Techniques for controlling spatial structure of nucleic acid structures based on lattice-free, three dimensional junction coordinates
US10289799B2 · kind B2 · utility
Assignee
Inventors
Key dates
| Filing date | Oct 3, 2015 |
| Grant date | May 14, 2019 |
| Priority date | — |
| Expiry date | Feb 4, 2037 |
Classification
- Technology area (CPC G)Physics
- CPC primaryG16B45/00
- WIPO fieldComputer technology
- WIPO sectorElectrical engineering
Abstract
Techniques for controlling nucleic acid structures include determining, for each junction type, values for parameters indicating ground-state geometry and both translational and rotational stiffness coefficients. Topological design data indicates a number of bases in each helix connected to corresponding junctions.
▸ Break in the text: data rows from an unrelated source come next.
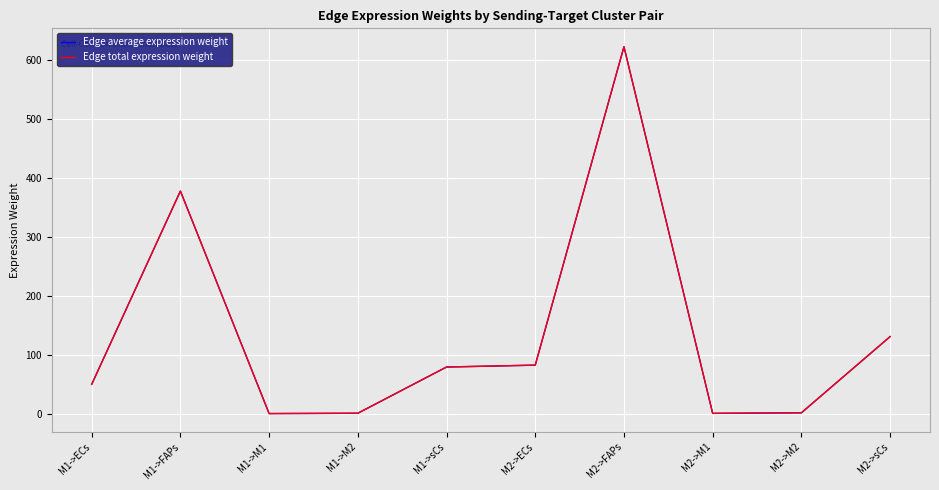

What is the approximate value of Edge average expression weight at M1->FAPs?

378.2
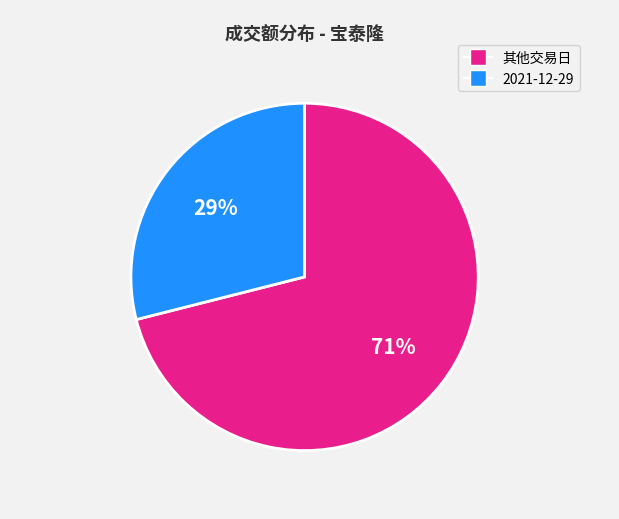

Does any single category account for the majority?

Yes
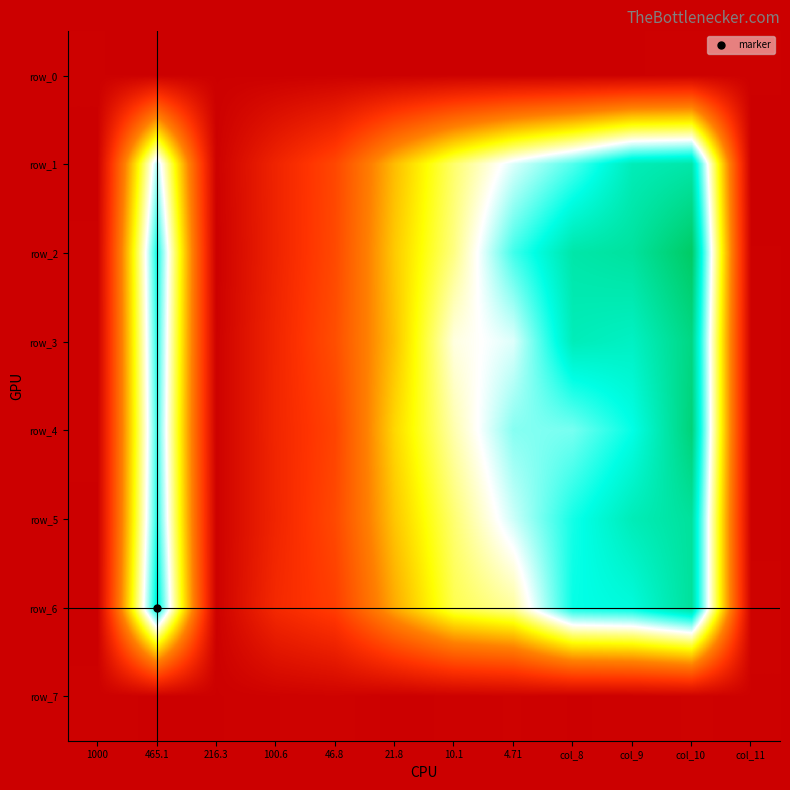

At how many categories does at least one series exceed 0?

12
Initial positions of each base are determined by connecting helices to junctions using the ground-state geometry and arbitrary coordinates not confined to lattice coordinates. Misalignment vectors each indicate a difference in coordinates and orientations between initial positions of a pair of bases that are not adjacent in the initial positions but are adjacent or coincident in the design data. Forces and moments at the junctions to reduce misalignment magnitudes are determined based on the translational and rotational stiffness coefficients at each junction. Position and orientation in 3D coordinates of each base are determined by reducing or eliminating the misalignment magnitudes and balancing forces and moments across the nanostructure.